Gold hits three-week high on hopes of US Fed cutting rates

By Deep Kaushik Vakil

(Reuters) – Gold scaled a three-week peak on Wednesday as traders bought zero-yield bullion in anticipation of U.S. interest-rate cuts next year, while a dip in the dollar and bond yields also supported prices.

Spot gold was up 0.5%, at $2,076.45 per ounce – its highest since Dec. 4 – by 2:10 p.m. ET (1910 GMT) and on track to gaining nearly 14% in 2023, if gains hold. U.S. gold futures settled 1.1% higher, at $2,093.10.
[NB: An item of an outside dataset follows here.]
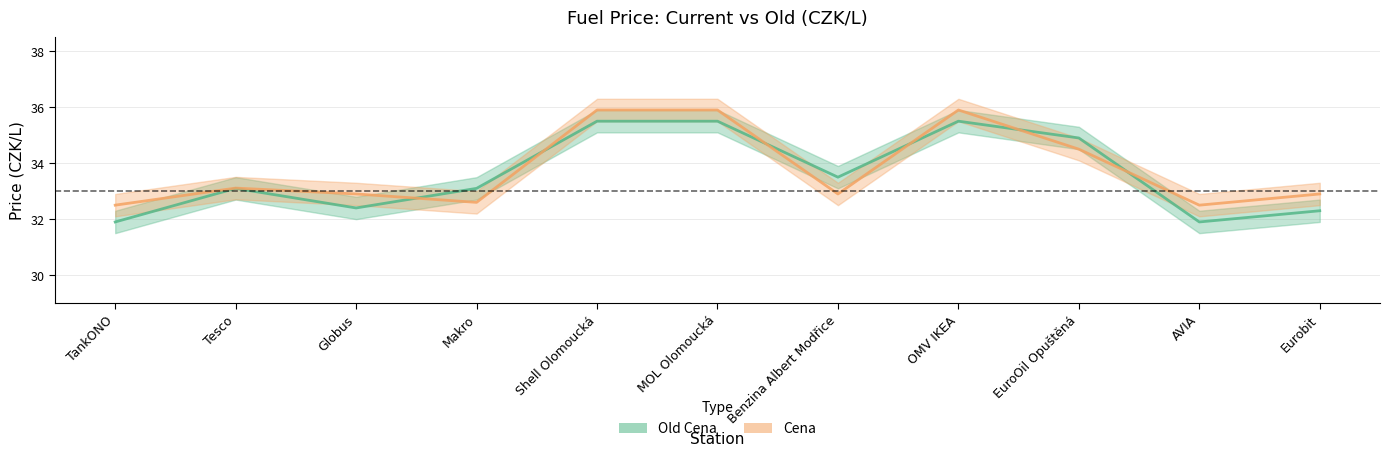

Where is the first local minimum for Cena?

Makro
The dollar index hit a five-month low, and eyed its first yearly slide since 2020, making bullion more attractive for overseas buyers. Benchmark 10-year Treasury yields also touched their lowest since July 24. [USD/] [US/]

London’s gold price benchmark climbed to an all-time high of $2,069.40 per troy ounce, surpassing the previous record set in August 2020, the London Bullion Market Association said.

“Going into the new year, the theme seems to be from central banks around the world that lower interest rates are coming and with that, gold will have nothing but upside to go here,” said Bob Haberkorn, senior market strategist at RJO Futures.

The Federal Reserve is set to start the new year with fresh evidence that U.S. price pressures are firmly in retreat, with data last week marking the first time since March 2021 that the annual PCE price index was below 3%.

The cooler inflation data emboldened expectations of a rate cut by the Fed in March, with traders now pricing in about a 90% chance, according to the CME FedWatch tool.

Lower interest rates decrease the opportunity cost of holding non-yielding bullion.

Silver gained 0.1%, to $24.225 per ounce, while platinum rose 1.7% to a six-month high of $994.91.

Palladium fell 2.1%, to $1,149.30, bracing for its worst year since 2008 if losses hold.